Payday lenders, charities and Government ministers will get together next week to discuss "widespread" issues in the industry.

Consumer Minister Jo Swinson will host the talks, which will focus on whether plans in the pipeline for tougher regulation will be enough (see our Debt Problems guide for help with debt and our payday loans guide for cheaper alternative borrowing).

The meeting will discuss whether the new Financial Conduct Authority, which takes charge of the industry next April, has tough enough rules to deal with it. If the FCA's rules are broken, the regulator can impose unlimited fines and claw consumers' cash back.

But while the Department for Business, Innovation and Skills confirmed plans for a meeting next Monday, it would not give any further details.

MoneySavingExpert.com creator Martin Lewis says: "Payday loans have become a scourge across our society – enticing desperate people to borrow money at extortionate rates using shifty marketing, and sidestepping responsible lending criteria.

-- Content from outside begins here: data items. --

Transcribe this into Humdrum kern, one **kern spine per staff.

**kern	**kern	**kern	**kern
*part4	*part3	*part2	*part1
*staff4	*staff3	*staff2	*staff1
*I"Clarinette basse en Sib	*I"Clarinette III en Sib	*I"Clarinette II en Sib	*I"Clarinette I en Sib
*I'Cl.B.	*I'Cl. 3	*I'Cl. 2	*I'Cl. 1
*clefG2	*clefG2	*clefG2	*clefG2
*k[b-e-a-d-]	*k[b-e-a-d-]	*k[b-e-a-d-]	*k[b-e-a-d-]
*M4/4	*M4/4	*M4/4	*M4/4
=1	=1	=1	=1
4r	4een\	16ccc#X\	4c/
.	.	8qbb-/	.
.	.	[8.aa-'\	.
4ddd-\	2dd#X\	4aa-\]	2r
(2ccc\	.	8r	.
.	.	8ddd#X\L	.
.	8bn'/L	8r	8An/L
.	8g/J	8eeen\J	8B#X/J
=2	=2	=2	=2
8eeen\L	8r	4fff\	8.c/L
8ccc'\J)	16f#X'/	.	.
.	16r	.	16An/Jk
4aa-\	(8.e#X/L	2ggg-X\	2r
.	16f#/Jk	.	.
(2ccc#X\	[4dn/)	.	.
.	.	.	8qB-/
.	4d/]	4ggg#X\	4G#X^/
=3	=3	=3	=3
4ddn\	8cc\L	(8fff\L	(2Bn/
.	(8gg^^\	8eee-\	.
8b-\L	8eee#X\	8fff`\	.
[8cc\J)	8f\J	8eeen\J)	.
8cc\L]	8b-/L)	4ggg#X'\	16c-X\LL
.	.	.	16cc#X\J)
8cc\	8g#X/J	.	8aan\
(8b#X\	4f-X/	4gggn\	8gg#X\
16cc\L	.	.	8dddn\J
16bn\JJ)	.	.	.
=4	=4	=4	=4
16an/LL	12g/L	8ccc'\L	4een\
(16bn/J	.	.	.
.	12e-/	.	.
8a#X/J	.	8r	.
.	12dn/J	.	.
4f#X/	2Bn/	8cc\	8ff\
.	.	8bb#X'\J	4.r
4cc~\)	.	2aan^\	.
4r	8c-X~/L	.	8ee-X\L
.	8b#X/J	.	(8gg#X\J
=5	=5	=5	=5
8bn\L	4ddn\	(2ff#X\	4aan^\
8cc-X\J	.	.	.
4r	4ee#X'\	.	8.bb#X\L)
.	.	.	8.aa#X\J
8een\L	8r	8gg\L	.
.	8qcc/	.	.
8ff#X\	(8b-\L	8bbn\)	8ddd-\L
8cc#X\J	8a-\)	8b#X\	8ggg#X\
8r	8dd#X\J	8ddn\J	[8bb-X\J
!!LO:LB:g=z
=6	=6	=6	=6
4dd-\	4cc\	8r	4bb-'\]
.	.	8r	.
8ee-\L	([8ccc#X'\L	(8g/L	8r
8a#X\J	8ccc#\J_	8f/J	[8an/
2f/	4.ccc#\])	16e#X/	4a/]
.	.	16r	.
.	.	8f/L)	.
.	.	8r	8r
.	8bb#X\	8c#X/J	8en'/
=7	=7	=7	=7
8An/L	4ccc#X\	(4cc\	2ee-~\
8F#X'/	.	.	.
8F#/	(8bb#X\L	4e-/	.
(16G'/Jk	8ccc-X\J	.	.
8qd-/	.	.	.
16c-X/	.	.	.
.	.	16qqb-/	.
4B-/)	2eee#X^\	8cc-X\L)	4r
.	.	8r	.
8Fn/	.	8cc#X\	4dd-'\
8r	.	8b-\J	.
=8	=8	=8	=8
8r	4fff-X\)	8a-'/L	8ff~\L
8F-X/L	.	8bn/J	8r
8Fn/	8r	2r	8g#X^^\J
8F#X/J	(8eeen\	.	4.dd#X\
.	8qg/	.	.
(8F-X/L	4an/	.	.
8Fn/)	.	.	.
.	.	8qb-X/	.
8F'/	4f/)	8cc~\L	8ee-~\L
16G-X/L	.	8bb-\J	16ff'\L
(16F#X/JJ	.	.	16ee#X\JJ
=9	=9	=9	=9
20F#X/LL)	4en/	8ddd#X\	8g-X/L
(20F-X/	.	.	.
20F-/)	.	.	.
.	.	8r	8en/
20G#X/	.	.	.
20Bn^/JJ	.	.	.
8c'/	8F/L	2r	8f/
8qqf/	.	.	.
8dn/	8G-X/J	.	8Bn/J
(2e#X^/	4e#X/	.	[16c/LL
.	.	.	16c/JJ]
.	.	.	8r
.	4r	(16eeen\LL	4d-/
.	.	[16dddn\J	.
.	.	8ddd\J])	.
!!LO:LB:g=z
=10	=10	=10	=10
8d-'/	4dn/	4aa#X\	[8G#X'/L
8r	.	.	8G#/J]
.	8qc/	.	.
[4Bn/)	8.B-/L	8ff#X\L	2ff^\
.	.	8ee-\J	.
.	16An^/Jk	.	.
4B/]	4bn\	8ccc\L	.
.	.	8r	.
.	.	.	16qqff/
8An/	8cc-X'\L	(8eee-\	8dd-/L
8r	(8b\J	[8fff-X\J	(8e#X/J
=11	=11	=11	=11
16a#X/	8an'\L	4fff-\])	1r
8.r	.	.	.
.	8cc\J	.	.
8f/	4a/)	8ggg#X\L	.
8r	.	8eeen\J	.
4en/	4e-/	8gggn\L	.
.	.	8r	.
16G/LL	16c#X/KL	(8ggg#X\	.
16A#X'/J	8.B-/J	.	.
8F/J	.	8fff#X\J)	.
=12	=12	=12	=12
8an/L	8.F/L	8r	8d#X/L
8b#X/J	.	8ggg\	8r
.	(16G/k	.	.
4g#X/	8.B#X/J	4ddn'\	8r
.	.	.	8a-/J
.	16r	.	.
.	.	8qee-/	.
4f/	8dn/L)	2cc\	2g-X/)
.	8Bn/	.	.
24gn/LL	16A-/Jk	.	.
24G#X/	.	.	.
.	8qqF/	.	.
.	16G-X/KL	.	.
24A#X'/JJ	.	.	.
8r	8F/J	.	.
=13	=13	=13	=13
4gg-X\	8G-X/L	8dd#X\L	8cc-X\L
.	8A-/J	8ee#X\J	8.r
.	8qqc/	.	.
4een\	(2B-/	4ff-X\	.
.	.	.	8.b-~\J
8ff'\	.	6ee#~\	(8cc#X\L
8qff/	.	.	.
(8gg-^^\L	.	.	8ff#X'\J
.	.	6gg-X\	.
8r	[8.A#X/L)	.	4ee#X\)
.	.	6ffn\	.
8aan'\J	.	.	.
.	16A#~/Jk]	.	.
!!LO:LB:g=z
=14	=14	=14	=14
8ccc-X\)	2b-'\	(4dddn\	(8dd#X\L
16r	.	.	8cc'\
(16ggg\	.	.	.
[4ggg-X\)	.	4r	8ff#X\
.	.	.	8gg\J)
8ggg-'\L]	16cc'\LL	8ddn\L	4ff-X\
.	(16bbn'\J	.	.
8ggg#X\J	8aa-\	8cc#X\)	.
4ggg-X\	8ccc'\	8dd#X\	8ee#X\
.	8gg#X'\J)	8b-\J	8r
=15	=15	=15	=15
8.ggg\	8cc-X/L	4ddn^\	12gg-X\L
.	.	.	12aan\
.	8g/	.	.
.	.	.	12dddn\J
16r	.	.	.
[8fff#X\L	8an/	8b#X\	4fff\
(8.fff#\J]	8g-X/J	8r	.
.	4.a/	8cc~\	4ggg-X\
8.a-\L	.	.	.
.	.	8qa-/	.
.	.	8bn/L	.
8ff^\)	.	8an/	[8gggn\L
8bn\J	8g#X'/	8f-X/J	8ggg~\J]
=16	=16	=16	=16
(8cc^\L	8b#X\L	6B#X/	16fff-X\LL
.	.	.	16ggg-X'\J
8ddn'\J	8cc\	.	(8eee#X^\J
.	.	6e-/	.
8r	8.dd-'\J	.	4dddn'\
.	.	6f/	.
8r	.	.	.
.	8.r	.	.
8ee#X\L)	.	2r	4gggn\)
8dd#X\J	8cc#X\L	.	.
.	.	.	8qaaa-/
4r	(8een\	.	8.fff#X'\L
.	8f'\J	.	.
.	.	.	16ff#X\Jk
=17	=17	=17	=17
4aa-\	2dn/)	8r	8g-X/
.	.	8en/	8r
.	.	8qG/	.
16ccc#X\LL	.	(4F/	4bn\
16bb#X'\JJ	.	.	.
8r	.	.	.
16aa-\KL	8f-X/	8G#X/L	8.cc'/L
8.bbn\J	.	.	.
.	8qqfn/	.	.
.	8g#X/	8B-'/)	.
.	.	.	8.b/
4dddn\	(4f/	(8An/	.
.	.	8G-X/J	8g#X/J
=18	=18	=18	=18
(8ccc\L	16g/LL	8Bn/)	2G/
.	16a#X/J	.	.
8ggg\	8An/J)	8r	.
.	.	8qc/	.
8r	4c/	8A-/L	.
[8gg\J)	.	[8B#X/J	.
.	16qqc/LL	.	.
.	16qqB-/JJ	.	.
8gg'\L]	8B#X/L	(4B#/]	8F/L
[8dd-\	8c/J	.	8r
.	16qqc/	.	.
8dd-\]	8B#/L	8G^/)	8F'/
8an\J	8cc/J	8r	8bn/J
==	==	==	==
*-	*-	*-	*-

"While I applaud the fact the Government is finally taking this issue seriously, for many of us who see the dangers of this type of short-term credit, there is a bitter taste about how long it has taken to get here. "We needed action before millions of people took out billions of pounds worth of payday loans.

"As long ago as December 2011, many of us gave evidence to a Select Committee inquiry, and the industry was already mature back then.   

"This time, we need more than a talking shop. We need a real and speedy lasso round some of the cowboys out there."

'Irresponsible lending'

Monday's meeting will take place days after the Office of Fair Trading (OFT) reveals whether it plans to refer payday lenders for a full-blown investigation by the Competition Commission (see the Payday loan firms told to play fair MSE News story). The announcement is due on Thursday.

The OFT has already uncovered evidence of "widespread irresponsible lending", adding it found "deep-rooted" problems, with lenders encouraging customers to roll over expensive loans and sink further into debt.

Debt charities have accused payday lenders of being "out of control", saying they hand out cash to people who cannot afford to repay loans before hounding them over debts.

More than 7,000 people who contacted debt charity StepChange in 2012 had five or more payday loans – rocketing from just over 700 in 2009.